Unfortunately this is much easier in general. If I want to find someone who shares my birthday, April 8, odds are I’ll have to ask about 365 people before I find a match. But if I just start asking people their birthdays and I’m willing to settle for any match between any two people, I only have to ask about 26 people before I have an even chance of finding a match. In general the number of samples I need to find a birthday match – or a hash collision – is proportional to the square root of the number of different possible birthdays – or hashes. So if I have a 128-bit hash, there’s some 10^38 possible hashes, but I only have to hash some 2^64 = 10^19 strings before I find a collision. And while that’s a big number, it’s not inconceivable that a collision could be generated by brute force checking of 10^19 hashes. But it would be tough.

If I need more security than that, I can just use a bigger hash. If I use a 256-bit hash then I’d still have to check some 2^128 = 10^38 hashes before a collision. And that’s a ridiculously huge number even for computers. Or I could use a 512-bit hash and I’d have an inconceivably intractable 10^77 hashes to calculate before I’m likely to find a collision.

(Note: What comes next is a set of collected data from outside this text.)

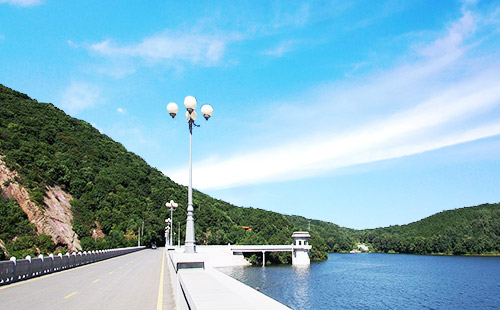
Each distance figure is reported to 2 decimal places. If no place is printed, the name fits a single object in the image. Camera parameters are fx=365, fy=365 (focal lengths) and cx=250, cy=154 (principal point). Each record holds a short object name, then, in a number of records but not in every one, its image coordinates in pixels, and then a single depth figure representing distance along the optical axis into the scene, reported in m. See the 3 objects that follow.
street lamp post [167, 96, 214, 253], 12.31
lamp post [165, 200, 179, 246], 42.58
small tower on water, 87.18
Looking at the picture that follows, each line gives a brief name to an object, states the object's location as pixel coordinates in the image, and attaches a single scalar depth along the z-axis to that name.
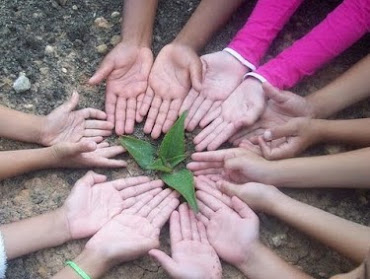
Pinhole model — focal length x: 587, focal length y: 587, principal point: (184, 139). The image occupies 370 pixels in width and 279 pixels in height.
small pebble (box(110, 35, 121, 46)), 1.51
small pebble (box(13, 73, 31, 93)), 1.41
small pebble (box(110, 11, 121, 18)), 1.55
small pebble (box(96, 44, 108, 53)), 1.50
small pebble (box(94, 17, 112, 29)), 1.53
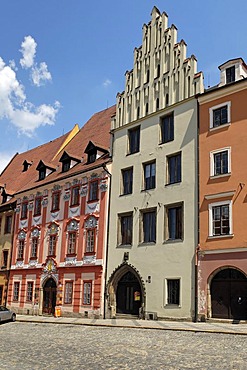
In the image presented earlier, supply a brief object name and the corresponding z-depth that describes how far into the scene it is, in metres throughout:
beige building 25.45
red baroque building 30.42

That is, if my hash function is collision-resistant. One of the most common cryptographic hash functions is called MD5, and cryptographers have figured out a way to easily generate collisions with that function. Even though it’s a 128-bit hash, it only takes a home computer a few seconds to generate a collision with the right algorithms.

While the ability to generate an a collision with possibly random-looking messages might not seem so bad, in practice a sufficiently clever attacker can use collisions to compromise security. For instance, the authors of the Flame malware that attacked Iran’s computer systems were able to use an MD5 collision to generate a fake “This software came from Microsoft and is trustworthy” certificate.

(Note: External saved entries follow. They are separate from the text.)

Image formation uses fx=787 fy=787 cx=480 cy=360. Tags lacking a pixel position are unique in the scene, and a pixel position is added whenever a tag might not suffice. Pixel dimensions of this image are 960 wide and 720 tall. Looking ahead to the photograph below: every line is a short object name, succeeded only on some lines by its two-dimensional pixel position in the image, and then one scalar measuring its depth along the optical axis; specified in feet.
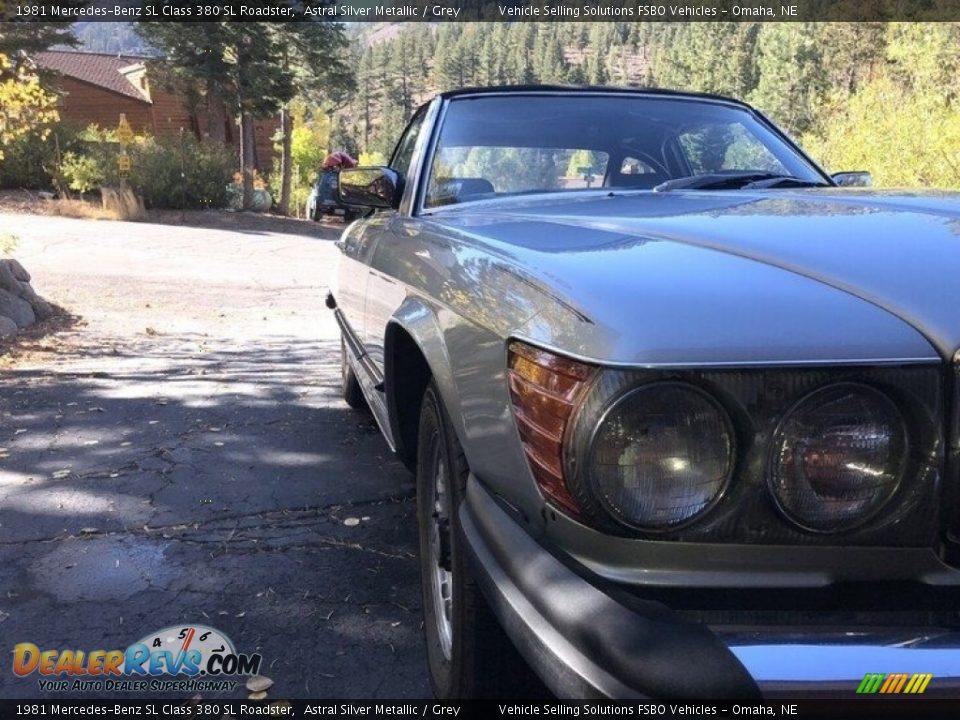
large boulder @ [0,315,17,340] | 25.04
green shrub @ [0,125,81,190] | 79.46
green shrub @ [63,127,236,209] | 78.79
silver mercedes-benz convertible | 3.90
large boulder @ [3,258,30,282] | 28.27
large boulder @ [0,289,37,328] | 26.40
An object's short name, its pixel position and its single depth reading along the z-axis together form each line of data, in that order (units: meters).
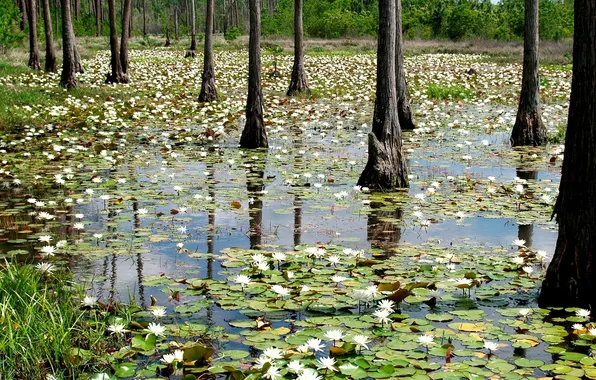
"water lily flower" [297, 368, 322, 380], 3.88
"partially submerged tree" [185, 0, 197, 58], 40.00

With the widely used MD5 hash comprehensively broken, its replacement SHA-1 showing serious theoretical weaknesses, and the newer SHA-2 possibly vulnerable to similar attacks, NIST decided to put out a call for proposals for a new hash function whose design takes into account the great advances in cryptography over the last decade or two. Tomorrow we’ll talk a about the just-announced winner of NIST’s competition.

[The SHA-2 hash comes in several variants with different bit sizes. The SHA-256 hash at the beginning of this post is in the SHA-2 family of hashes. This awkward naming convention has been the subject of a considerable dust-up in the SHA-3 mailing list, as interested parties debate various alternatives to long designations like SHA-3-256.]